Data items
· · · · ·
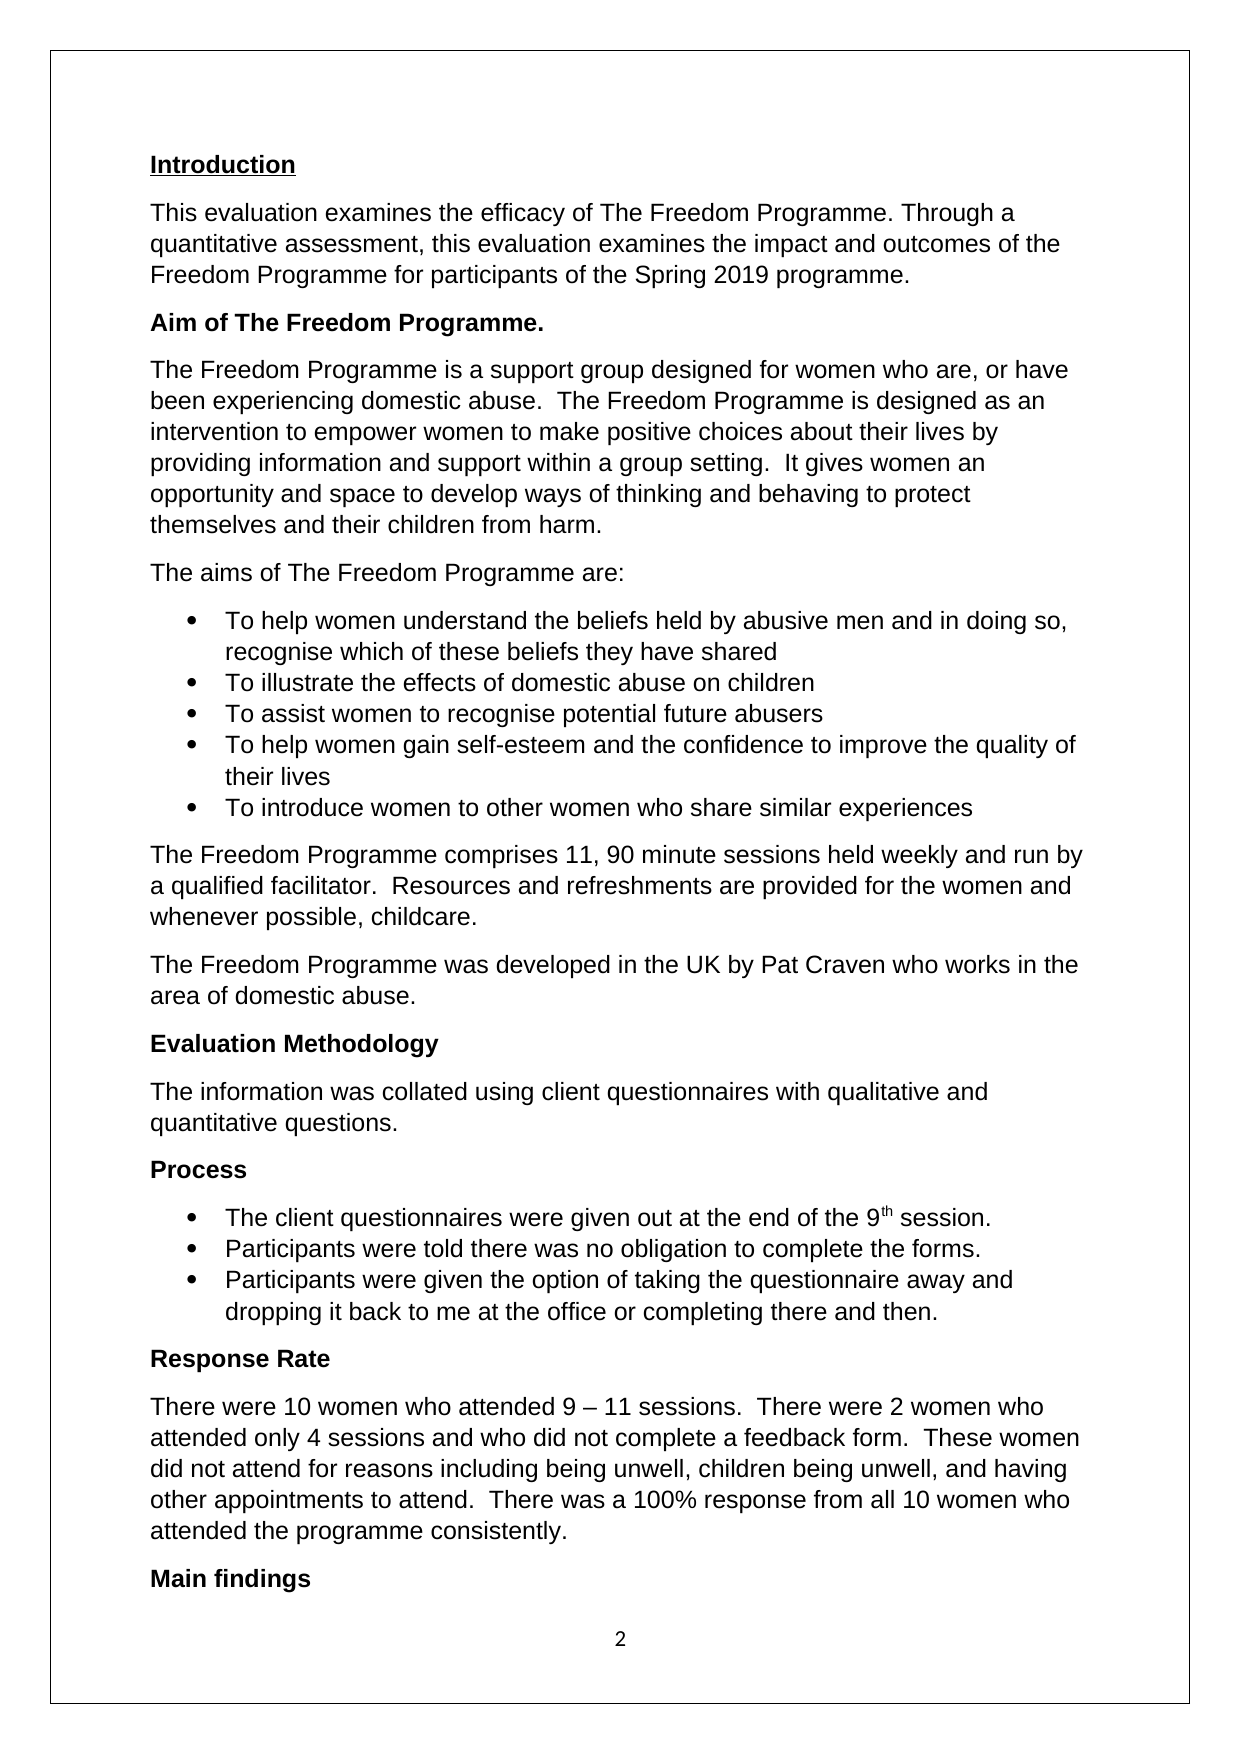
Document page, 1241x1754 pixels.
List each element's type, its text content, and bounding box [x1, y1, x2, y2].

list To help women gain self-esteem and the confidence to improve the quality of their lives [187, 730, 1090, 790]
list Participants were told there was no obligation to complete the forms. [187, 1234, 1090, 1263]
text The Freedom Programme comprises 11, 90 minute sessions held weekly and run by a qualified facilitator. Resources and refreshments are provided for the women and whenever possible, childcare. [150, 840, 1090, 931]
text Response Rate [150, 1344, 1090, 1373]
text Main findings [150, 1564, 1090, 1592]
text This evaluation examines the efficacy of The Freedom Programme. Through a quantitative assessment, this evaluation examines the impact and outcomes of the Freedom Programme for participants of the Spring 2019 programme. [150, 198, 1090, 288]
text Process [150, 1155, 1090, 1184]
list To introduce women to other women who share similar experiences [187, 792, 1090, 821]
list The client questionnaires were given out at the end of the 9th session. [187, 1203, 1090, 1232]
text Aim of The Freedom Programme. [150, 307, 1090, 336]
list To assist women to recognise potential future abusers [187, 699, 1090, 728]
text The information was collated using client questionnaires with qualitative and quantitative questions. [150, 1077, 1090, 1136]
list Participants were given the option of taking the questionnaire away and dropping it back to me at the office or completing there and then. [187, 1265, 1090, 1325]
text There were 10 women who attended 9 – 11 sessions. There were 2 women who attended only 4 sessions and who did not complete a feedback form. These women did not attend for reasons including being unwell, children being unwell, and having other appointments to attend. There was a 100% response from all 10 women who attended the programme consistently. [150, 1392, 1090, 1545]
list To help women understand the beliefs held by abusive men and in doing so, recognise which of these beliefs they have shared [187, 606, 1090, 666]
text The aims of The Freedom Programme are: [150, 558, 1090, 587]
text The Freedom Programme is a support group designed for women who are, or have been experiencing domestic abuse. The Freedom Programme is designed as an intervention to empower women to make positive choices about their lives by providing information and support within a group setting. It gives women an opportunity and space to develop ways of thinking and behaving to protect themselves and their children from harm. [150, 355, 1090, 539]
text The Freedom Programme was developed in the UK by Pat Craven who works in the area of domestic abuse. [150, 950, 1090, 1010]
list To illustrate the effects of domestic abuse on children [187, 668, 1090, 697]
text Evaluation Methodology [150, 1029, 1090, 1058]
text Introduction [150, 150, 1090, 179]
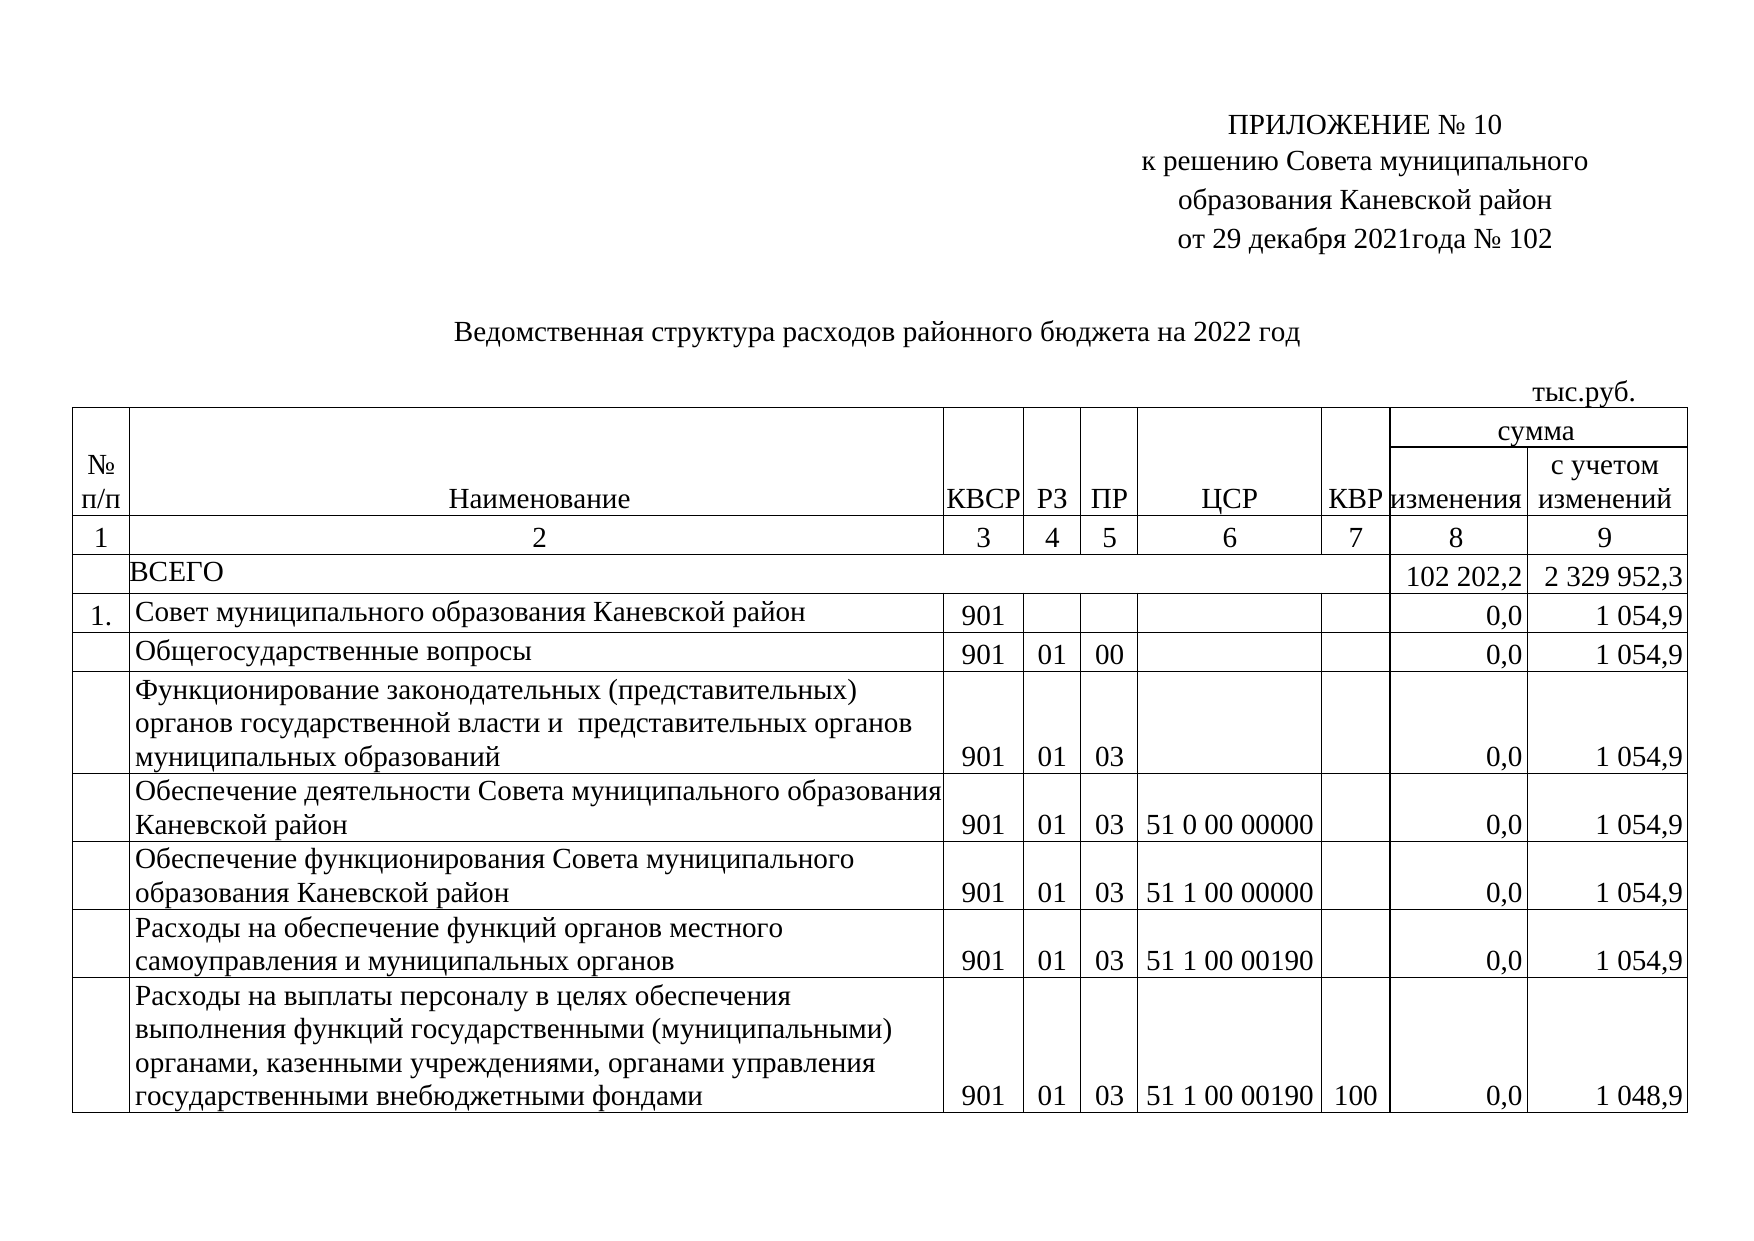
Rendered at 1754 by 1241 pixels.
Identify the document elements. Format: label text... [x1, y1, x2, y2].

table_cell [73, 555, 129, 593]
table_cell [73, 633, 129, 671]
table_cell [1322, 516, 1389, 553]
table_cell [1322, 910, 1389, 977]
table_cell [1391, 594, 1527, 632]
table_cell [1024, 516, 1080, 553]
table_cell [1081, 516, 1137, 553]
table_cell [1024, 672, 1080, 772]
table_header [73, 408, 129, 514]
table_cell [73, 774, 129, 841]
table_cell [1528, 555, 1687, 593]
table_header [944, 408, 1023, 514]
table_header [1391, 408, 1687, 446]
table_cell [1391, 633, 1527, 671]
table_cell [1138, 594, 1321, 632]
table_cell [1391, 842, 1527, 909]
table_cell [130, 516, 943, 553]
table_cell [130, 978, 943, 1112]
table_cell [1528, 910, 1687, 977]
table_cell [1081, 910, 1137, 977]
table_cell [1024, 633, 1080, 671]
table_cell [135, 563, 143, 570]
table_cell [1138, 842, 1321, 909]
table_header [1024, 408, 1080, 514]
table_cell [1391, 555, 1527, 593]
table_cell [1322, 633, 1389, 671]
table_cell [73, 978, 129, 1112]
· · · · ·
= Exercise description =
Retype each entry exactly. No pictures.

= Solved problem =
Document page, 1241x1754 pixels.
List each element's type, its text content, and bounding box [x1, y1, x2, y2].

list To help women gain self-esteem and the confidence to improve the quality of their lives [187, 730, 1090, 790]
list Participants were told there was no obligation to complete the forms. [187, 1234, 1090, 1263]
text The Freedom Programme comprises 11, 90 minute sessions held weekly and run by a qualified facilitator. Resources and refreshments are provided for the women and whenever possible, childcare. [150, 840, 1090, 931]
text Response Rate [150, 1344, 1090, 1373]
text Main findings [150, 1564, 1090, 1592]
text This evaluation examines the efficacy of The Freedom Programme. Through a quantitative assessment, this evaluation examines the impact and outcomes of the Freedom Programme for participants of the Spring 2019 programme. [150, 198, 1090, 288]
text Process [150, 1155, 1090, 1184]
list To introduce women to other women who share similar experiences [187, 792, 1090, 821]
list The client questionnaires were given out at the end of the 9th session. [187, 1203, 1090, 1232]
text Aim of The Freedom Programme. [150, 307, 1090, 336]
list To assist women to recognise potential future abusers [187, 699, 1090, 728]
text The information was collated using client questionnaires with qualitative and quantitative questions. [150, 1077, 1090, 1136]
list Participants were given the option of taking the questionnaire away and dropping it back to me at the office or completing there and then. [187, 1265, 1090, 1325]
text There were 10 women who attended 9 – 11 sessions. There were 2 women who attended only 4 sessions and who did not complete a feedback form. These women did not attend for reasons including being unwell, children being unwell, and having other appointments to attend. There was a 100% response from all 10 women who attended the programme consistently. [150, 1392, 1090, 1545]
list To help women understand the beliefs held by abusive men and in doing so, recognise which of these beliefs they have shared [187, 606, 1090, 666]
text The aims of The Freedom Programme are: [150, 558, 1090, 587]
text The Freedom Programme is a support group designed for women who are, or have been experiencing domestic abuse. The Freedom Programme is designed as an intervention to empower women to make positive choices about their lives by providing information and support within a group setting. It gives women an opportunity and space to develop ways of thinking and behaving to protect themselves and their children from harm. [150, 355, 1090, 539]
text The Freedom Programme was developed in the UK by Pat Craven who works in the area of domestic abuse. [150, 950, 1090, 1010]
list To illustrate the effects of domestic abuse on children [187, 668, 1090, 697]
text Evaluation Methodology [150, 1029, 1090, 1058]
text Introduction [150, 150, 1090, 179]
Rendered at 1754 by 1241 pixels.
Identify the document elements. Format: label text... [x1, y1, x2, y2].

table_cell [73, 555, 129, 593]
table_cell [73, 633, 129, 671]
table_cell [1322, 516, 1389, 553]
table_cell [1322, 910, 1389, 977]
table_cell [1391, 594, 1527, 632]
table_cell [1024, 516, 1080, 553]
table_cell [1081, 516, 1137, 553]
table_cell [1024, 672, 1080, 772]
table_header [73, 408, 129, 514]
table_cell [73, 774, 129, 841]
table_cell [1528, 555, 1687, 593]
table_header [944, 408, 1023, 514]
table_header [1391, 408, 1687, 446]
table_cell [1391, 633, 1527, 671]
table_cell [1138, 594, 1321, 632]
table_cell [1391, 842, 1527, 909]
table_cell [130, 516, 943, 553]
table_cell [130, 978, 943, 1112]
table_cell [1528, 910, 1687, 977]
table_cell [1081, 910, 1137, 977]
table_cell [1024, 633, 1080, 671]
table_cell [135, 563, 143, 570]
table_cell [1138, 842, 1321, 909]
table_header [1024, 408, 1080, 514]
table_cell [1391, 555, 1527, 593]
table_cell [1322, 633, 1389, 671]
table_cell [73, 978, 129, 1112]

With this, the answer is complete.